Last month, my colleague Lauren Galik wrote about the atypical drama that unfolded when the Nebraska legislature overrode, by a single vote, the governor's veto of a law abolishing the death penalty in the state. Now the situation has gotten even more interesting.
BuzzFeed News has twice reported that the Food and Drug Administration (FDA) is planning to stop a shipment of sodium thiopental when it arrives from India. The drug, which Gov. Pete Ricketts (R–Neb.) plans to use to execute 10 inmates, is banned in this country:
"Please give me a call when you have time to discuss," Nebraska Corrections Director Scott Frakes recently wrote to the would-be supplier of the state's execution drugs. His email contained an attachment: a 2013 court ruling that spells out that the drugs the state spent more than $50,000 on would not be allowed into the United States.
The drugs aren't approved by the Food and Drug Administration, and the court ruling that Frakes attached makes it clear that the FDA has no choice but to seize the drugs when they come to the states.
The shipment, enough for hundreds of lethal injections, is expected to arrive any day now, according to public records and emails obtained by BuzzFeed News.
An FDA representative has already, according to the story, warned the state that "there is no FDA approved application for sodium thiopental, and it is illegal to import an unapproved new drug into the United States." But Nebraska's chief executive says Nebraska isn't "bound" by the court decision requiring the FDA to seize all incoming shipments of the execution drug—and that the legislature doesn't have the authority to change existing death row prisoners' sentences.
The conflict presents libertarian opponents of both capital punishment and big government, like me, with a conundrum: Should the FDA's smackdown of a decision by a duly elected executive about how to govern his state be welcomed or denounced?
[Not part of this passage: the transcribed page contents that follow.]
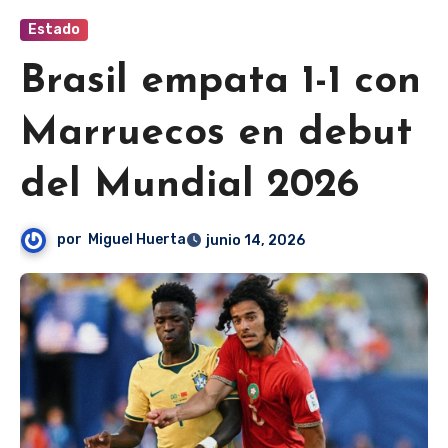
Estado
Brasil empata 1-1 con
Marruecos en debut
del Mundial 2026
por
Miguel Huerta
junio 14, 2026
My disdain for agents of a heavy-handed federal bureaucracy is strong, but so is my conviction that the death penalty has no place in America today. To the extent that there are conditions under whch government intervention is justified, halting a sadistic practice that has already led to the state-sanctioned taking of innocent human lives seems like a strong contender. But is it worth embracing a precedent of federal agencies' powers outweighing states' decision-making rights?
The good news is that the veto override in Nebraska suggests the tide is turning against capital punishment. As such, I'm hopeful we're heading for a time when executions are a thing of the past because the people in all 50 states demanded an end to them—no federal intervention necessary.